The codes in this country should really require new builds to be much closer to (eventually at) a Passivhaus standard (perhaps Net Zero as a compromise).

 Wow I wish I could get these R values. I'm currently completely redoing a little cottage (1,000 sqft including walk out basement). Spending over $150,000 in reno's. We pulled out the old mouse infested pink fiberglass. We put an inch of rigid foam on the outside under the new siding. The exterior walls and roof line (conditioned attic loft) were true 2x4's, so we only would have gotten R 14 out of them with fiberglass. We strapped out the roof line with 2x2's but didn't want to strap the walls because we are so limited in space. We spray foamed everything. So we got about an R30 in the roof and about an R18 in the walls, plus the 1 inch of foam on the outside, so about and R23 in the walls. 

The only thing that makes be happy of this is that the closed cell spray foam is such a good vapour barrier and will really seal the house up well.
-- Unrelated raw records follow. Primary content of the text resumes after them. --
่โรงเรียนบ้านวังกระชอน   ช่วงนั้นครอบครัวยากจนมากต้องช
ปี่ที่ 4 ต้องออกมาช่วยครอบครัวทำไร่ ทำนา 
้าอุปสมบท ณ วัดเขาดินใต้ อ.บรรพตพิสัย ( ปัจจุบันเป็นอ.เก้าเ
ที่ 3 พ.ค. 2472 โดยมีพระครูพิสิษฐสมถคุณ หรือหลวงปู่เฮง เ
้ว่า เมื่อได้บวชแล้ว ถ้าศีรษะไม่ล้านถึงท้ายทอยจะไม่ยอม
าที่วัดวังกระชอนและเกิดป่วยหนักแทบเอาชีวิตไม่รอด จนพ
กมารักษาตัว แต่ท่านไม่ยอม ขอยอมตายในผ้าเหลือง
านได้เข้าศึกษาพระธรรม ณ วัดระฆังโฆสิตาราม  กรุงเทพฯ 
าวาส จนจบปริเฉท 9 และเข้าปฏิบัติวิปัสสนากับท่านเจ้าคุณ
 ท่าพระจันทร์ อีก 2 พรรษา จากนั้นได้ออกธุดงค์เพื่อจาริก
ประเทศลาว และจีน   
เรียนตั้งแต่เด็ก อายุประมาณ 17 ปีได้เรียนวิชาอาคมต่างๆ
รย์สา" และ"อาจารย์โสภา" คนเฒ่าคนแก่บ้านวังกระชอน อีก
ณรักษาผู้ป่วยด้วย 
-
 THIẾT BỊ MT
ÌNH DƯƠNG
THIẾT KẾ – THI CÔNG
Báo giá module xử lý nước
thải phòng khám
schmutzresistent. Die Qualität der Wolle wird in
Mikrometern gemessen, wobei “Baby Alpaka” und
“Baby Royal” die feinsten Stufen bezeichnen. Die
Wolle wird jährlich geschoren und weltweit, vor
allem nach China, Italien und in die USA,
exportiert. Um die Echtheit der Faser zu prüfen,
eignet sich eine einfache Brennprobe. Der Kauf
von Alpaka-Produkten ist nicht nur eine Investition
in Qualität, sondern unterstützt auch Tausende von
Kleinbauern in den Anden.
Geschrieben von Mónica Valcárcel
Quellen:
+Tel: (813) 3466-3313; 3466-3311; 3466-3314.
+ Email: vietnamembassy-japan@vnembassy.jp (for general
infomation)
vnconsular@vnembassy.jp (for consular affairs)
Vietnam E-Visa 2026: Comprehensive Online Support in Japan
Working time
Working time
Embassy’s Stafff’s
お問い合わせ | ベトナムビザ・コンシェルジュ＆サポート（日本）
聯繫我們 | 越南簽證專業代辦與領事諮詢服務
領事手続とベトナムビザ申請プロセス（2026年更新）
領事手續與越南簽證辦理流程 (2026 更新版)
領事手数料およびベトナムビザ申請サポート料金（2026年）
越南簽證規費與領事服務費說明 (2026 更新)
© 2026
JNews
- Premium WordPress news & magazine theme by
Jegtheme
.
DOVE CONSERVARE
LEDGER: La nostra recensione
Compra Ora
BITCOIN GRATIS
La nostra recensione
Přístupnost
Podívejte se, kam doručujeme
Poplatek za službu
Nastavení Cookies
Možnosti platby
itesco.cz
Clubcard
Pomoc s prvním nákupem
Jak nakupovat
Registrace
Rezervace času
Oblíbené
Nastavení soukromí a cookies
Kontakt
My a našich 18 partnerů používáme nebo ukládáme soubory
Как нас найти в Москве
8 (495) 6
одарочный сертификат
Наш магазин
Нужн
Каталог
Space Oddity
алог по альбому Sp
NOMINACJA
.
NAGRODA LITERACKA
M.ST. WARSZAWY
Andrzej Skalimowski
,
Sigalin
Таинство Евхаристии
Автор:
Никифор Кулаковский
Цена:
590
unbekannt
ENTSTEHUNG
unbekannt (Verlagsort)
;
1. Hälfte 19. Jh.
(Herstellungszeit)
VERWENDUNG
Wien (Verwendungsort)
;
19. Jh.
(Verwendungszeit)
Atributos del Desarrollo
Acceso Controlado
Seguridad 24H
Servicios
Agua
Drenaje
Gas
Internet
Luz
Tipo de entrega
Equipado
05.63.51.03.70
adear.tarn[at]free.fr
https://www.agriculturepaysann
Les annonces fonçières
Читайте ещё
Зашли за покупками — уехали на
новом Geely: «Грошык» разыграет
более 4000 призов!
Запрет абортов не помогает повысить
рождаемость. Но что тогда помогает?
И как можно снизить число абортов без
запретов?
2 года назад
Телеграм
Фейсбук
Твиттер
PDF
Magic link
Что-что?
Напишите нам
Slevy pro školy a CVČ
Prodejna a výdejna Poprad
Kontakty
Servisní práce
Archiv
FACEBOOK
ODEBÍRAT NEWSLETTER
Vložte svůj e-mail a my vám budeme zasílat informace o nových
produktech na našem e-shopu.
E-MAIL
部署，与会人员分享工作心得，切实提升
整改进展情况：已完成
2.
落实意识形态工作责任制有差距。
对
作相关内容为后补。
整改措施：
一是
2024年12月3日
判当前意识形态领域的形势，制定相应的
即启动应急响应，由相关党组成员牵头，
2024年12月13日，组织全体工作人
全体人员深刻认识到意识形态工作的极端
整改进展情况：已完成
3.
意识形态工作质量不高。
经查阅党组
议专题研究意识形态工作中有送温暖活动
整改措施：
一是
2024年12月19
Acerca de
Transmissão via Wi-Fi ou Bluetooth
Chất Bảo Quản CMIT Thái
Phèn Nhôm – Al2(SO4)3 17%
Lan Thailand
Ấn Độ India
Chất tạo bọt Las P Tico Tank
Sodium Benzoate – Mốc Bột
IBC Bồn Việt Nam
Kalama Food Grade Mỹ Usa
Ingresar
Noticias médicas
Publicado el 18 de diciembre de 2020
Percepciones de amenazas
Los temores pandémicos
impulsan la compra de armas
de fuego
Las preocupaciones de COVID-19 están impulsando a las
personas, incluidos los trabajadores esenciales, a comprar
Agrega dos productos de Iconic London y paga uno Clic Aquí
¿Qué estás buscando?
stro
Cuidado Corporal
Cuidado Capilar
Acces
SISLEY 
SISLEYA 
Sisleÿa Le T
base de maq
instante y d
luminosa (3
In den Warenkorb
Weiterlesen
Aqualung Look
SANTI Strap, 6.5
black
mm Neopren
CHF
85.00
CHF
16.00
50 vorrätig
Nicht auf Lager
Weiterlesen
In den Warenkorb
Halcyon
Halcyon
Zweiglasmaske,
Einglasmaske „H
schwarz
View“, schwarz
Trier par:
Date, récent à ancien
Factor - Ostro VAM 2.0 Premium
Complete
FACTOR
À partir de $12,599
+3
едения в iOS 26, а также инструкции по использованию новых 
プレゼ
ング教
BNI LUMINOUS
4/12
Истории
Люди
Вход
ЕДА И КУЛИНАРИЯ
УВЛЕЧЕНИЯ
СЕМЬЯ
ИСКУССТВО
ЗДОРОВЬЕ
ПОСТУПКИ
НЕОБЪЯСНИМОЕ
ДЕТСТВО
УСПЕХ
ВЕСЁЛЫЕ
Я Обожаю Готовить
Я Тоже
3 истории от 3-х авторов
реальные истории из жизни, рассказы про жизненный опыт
Also had gas at the street so we're switching from baseboards to gas which will make a big difference. 

Still wish I could have gotten a higher R value in this property since we're keeping it as a rental.

Luc:

I used the same approach on a duplex a few years ago: 3.5" of spray foam on the interior and 1.5" of XPS rigid insulation on the exterior.   While it keeps the building very warm, I suspect I have shorted the life of the sheathing dramatically and may eventually have problems with mould in the wall assembly.

Closed cell directly on the underside of the roof deck or inside face of the exterior walls allows you to pack a lot of R-value into a 2x4 cavity (theoretically R22).  However, if you are using closed cell foam on the inside of your wall assembly, I would recommend using Roxul Comfortboard 80 (or an equivalent rock wool board from another vendor) rather rigid foam (XPS or polyiso) as you do not want a strong vapour retarder / barrier on both sides of the wall sheathing.

The other thing to keep in mind is the ratio of "inside" to "outside" R-value.  This ratio varies depending upon climate zone (I'll see if I can dig-up the table and link it in to this post), but in Canada - with the possible exception for parts of Vancouver Island and the lower delta in BC - the target ratio is 1/3 (interior) and 2/3 (exterior).  The objective is to keep the sheathing warm enough to ensure the condensation point always occurs to the exterior side.    If you were building from scratch, ideally all the insulation would be on the exterior of the wall assembly -;)

We are presently retrofitting a wooden, Italianate building (circa 1878 - 1880) and on this one, I am using rock wool in the wall cavities (R22 where I can strap the inner side of the exterior walls and R14 in the places where I cannot (a long narrow corridor, rooms with elaborate plaster crown moulding we wish to retain).  Once insulated, I'll use a variable vapour retarder (such as IntelliPlus or Membrain) on the internal side.  In a couple of years when we do the outside of the building, we'll apply 2" of rigid foam on all three faces and 2" of rock wool board on the fourth (it's a zero property line and non-combustable exterior insulation and cladding must be used).